На Ваших глазах сформировался как фольклорист А. Кабанов. Какова в этом Ваша роль и какие у Вас с ним взаимоотношения?

В 1965 году мы с Кабановым ездили в экспедицию в Харьковскую область. В том же году в Ростове проходил фестиваль казачьего фольклора, куда меня пригласили, и я взял его с собой. Мы вместе слушали казачьи песни, и Кабанову они понравились. Так как в то время я интенсивно работал над фольклором Юга России, то предложил Кабанову: «Вот, Андрюш, область, которой никто не занимается и где можно проявить свои собирательские и исследовательские возможности».

С этого первотолчка началась работа Кабанова в казачьих станицах. Он мне помогал в проведении многомикрофонных записей. Я тогда предложил Андрею дать свои расшифровки казачьих песен в составляемый мной сборник. И здесь сказалась определенная отрицательная роль Евгения Владимировича Гиппиуса. Тогда Кабанов очень увлекся его идеями, в частности, тем, что песни нужно обязательно издавать «в ранжире», когда одна фраза точно подписана под другой. Но в казачьих песнях с их громадными строфами такой ранжир просто невозможен. Андрей тогда сказал мне, что в противном случае снимает свои расшифровки казачьих песен, поскольку они не сделаны в «ранжире». И это было досадно, потому что музыкальная фольклористика лишилась очень хороших материалов, благодаря «измене» Кабанова под влиянием Гиппиуса. Потом Кабанов увлекся Д. Покровским, начал петь в его ансамбле. На моем последнем авторском юбилейном вечере он, его жена и двое детей завершали концерт. Это очень талантливая семья, я их люблю, и мы с ними дружим.

Расскажите, пожалуйста, что собой представляет многомикрофонная запись.

Когда приезжали народные певцы на фольклорные концерты, появлялась возможность записать их на радио. В результате мы получили высококачественные фонограммы народного пения, которые впоследствии составили основу некоторых специальных грампластинок. Кроме того, исполнителей я приводил в Кабинет народной музыки, где записывал их пение многомикрофонно. Скажем, усаживаем в ряд ансамбль Е. Т. Сопелкина — шесть человек, перед каждым из них ставим магнитофон, который записывает на пленку отдельно каждый голос. Дополнительный магнитофон фиксирует общее звучание. Сделанная таким образом запись позволяет нотировать песню по голосам, из которых потом составляется партитура, точно отражающая особенности хоровой фактуры.
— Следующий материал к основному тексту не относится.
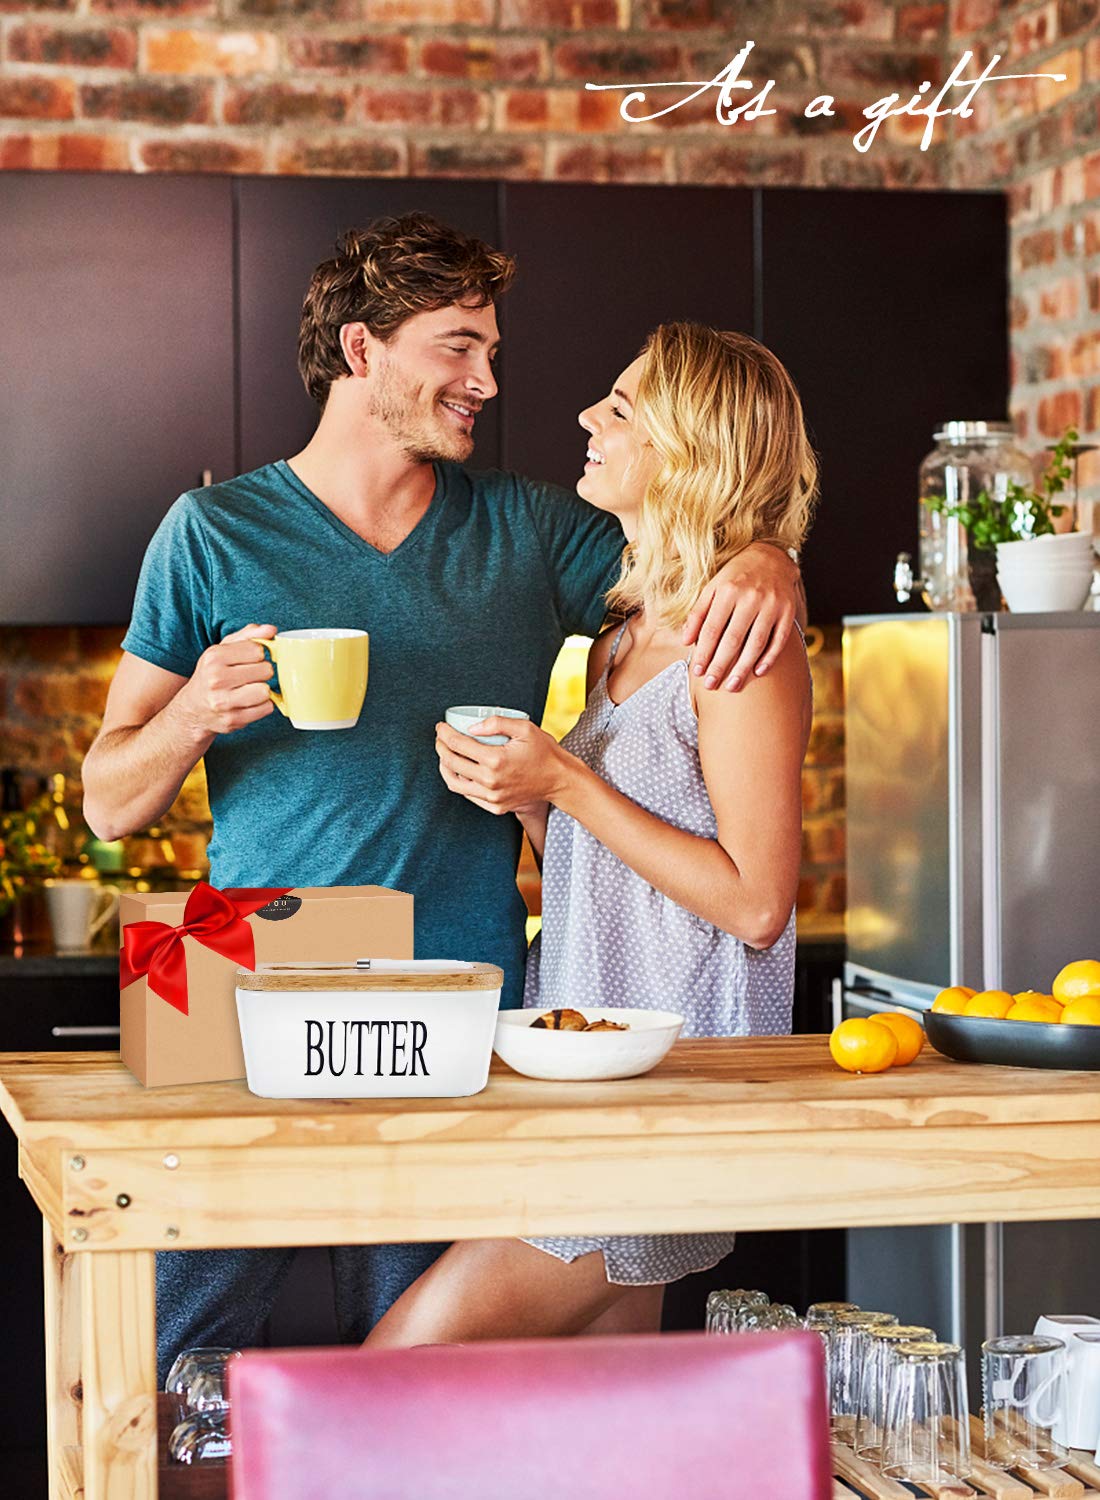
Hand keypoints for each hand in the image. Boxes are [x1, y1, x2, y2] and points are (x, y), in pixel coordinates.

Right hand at [175, 623, 276, 737]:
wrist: (193, 709)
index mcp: (214, 657)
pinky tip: (250, 702)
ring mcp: (224, 702)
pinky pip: (266, 708)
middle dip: (263, 672)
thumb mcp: (222, 649)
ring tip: (251, 689)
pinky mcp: (234, 720)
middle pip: (266, 670)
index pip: (257, 650)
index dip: (259, 654)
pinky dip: (263, 705)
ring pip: (266, 691)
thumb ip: (248, 635)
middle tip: (250, 676)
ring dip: (264, 690)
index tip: (252, 659)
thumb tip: (271, 630)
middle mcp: (217, 679)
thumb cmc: (212, 675)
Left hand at [434, 717, 569, 815]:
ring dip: (445, 767)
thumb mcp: (524, 728)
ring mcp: (492, 797)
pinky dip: (459, 781)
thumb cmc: (544, 752)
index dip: (444, 733)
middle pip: (451, 763)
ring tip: (445, 754)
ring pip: (454, 783)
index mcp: (495, 760)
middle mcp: (490, 781)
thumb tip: (471, 727)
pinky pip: (468, 795)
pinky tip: (460, 770)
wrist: (559, 780)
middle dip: (441, 747)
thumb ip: (497, 723)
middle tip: (441, 738)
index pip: (458, 744)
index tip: (441, 727)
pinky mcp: (495, 807)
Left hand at [682, 543, 799, 691]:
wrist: (771, 557)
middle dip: (720, 665)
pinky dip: (769, 658)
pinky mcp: (787, 611)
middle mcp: (750, 597)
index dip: (703, 652)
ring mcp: (771, 605)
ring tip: (732, 686)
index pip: (712, 628)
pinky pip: (779, 640)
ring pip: (756, 643)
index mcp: (728, 591)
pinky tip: (758, 672)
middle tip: (711, 685)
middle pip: (733, 639)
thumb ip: (698, 613)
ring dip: (743, 668)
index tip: (697, 672)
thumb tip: (685, 641)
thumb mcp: (712, 588)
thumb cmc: (735, 577)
Первой публикацией нового типа, где были отражены все особенности народного многоголосия, явился сборник «Русские народные песни в многофикрофонной записи». По существу, мне принадлежит инициатива создания этого сборника. Он издавался под моей редакцией, мною написана для него вступительная статья «От редактора», Анна Васильевна Руднева являлась лишь участником коллектива авторов сборника.

У меня есть также сборник «Многоголосие народов СССР» (на правах рукописи), который я мечтаю переиздать. История создания его следующая: в рюкзак я брал пять магнитофонов «Романтик» (они довольно тяжелые) и отправлялся в Абхазию, Аджарию, мордовские села. Там я записывал образцы песенного фольклора наших наиболее ярких многоголосных культур. Этот сборник заслуживает того, чтобы он был выпущен солидным издательством. Материал там интересный. Кроме того, сохранились еще нерасшифрованные записи. Поэтому сборник можно существенно дополнить. Многомикрофонными являются второй и третий выпуски сборников «Белгородское Приосколье». К последнему из них я приложил компакт-диск.